== INFORMATION PROVIDED ==

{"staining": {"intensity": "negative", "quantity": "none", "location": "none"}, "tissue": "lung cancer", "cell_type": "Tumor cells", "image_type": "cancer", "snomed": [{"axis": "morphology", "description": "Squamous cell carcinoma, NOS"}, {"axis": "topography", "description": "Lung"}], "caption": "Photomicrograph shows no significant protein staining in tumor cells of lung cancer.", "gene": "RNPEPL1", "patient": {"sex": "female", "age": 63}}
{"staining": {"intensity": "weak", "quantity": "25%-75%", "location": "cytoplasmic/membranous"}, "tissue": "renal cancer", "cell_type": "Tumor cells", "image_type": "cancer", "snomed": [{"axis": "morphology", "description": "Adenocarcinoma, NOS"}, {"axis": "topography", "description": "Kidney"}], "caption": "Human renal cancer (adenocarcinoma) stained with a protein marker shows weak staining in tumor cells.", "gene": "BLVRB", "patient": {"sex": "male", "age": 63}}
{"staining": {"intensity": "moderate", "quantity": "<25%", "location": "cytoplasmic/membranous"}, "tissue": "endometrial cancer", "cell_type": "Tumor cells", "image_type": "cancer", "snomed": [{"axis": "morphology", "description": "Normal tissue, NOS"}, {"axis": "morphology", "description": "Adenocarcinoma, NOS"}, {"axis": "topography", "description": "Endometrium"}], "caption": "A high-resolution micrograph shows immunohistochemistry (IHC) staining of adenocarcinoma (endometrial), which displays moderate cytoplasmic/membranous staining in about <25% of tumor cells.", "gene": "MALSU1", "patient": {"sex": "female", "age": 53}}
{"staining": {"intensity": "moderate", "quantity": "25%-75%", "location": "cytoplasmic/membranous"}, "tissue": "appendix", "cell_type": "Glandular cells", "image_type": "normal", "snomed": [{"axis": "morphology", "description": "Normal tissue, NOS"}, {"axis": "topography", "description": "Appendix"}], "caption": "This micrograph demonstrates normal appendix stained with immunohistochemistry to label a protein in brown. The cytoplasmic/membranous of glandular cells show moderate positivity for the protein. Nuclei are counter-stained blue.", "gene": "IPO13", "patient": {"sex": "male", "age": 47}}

== EXERCISE INSTRUCTIONS ==
For this exercise, gather every line of the data that contains the word "shows".

== EXERCISE RESULT ==
{"staining": {"intensity": "negative", "quantity": "none", "location": "none"}, "tissue": "lung cancer", "cell_type": "Tumor cells", "image_type": "cancer", "snomed": [{"axis": "morphology", "description": "Squamous cell carcinoma, NOS"}, {"axis": "topography", "description": "Lung"}], "caption": "Photomicrograph shows no significant protein staining in tumor cells of lung cancer.", "gene": "RNPEPL1", "patient": {"sex": "female", "age": 63}}
{"staining": {"intensity": "weak", "quantity": "25%-75%", "location": "cytoplasmic/membranous"}, "tissue": "renal cancer", "cell_type": "Tumor cells", "image_type": "cancer", "snomed": [{"axis": "morphology", "description": "Adenocarcinoma, NOS"}, {"axis": "topography", "description": "Kidney"}], "caption": "Human renal cancer (adenocarcinoma) stained with a protein marker shows weak staining in tumor cells.", "gene": "BLVRB", "patient": {"sex": "male", "age": 63}}
{"staining": {"intensity": "moderate", "quantity": "<25%", "location": "cytoplasmic/membranous"}, "tissue": "endometrial cancer", "cell_type": "Tumor cells", "image_type": "cancer", "snomed": [{"axis": "morphology", "description": "Normal tissue, NOS"}, {"axis": "morphology", "description": "Adenocarcinoma, NOS"}, {"axis": "topography", "description": "Endometrium"}], "caption": "A high-resolution micrograph shows immunohistochemistry (IHC) staining of adenocarcinoma (endometrial), which displays moderate cytoplasmic/membranous staining in about <25% of tumor cells.", "gene": "MALSU1", "patient": {"sex": "female", "age": 53}}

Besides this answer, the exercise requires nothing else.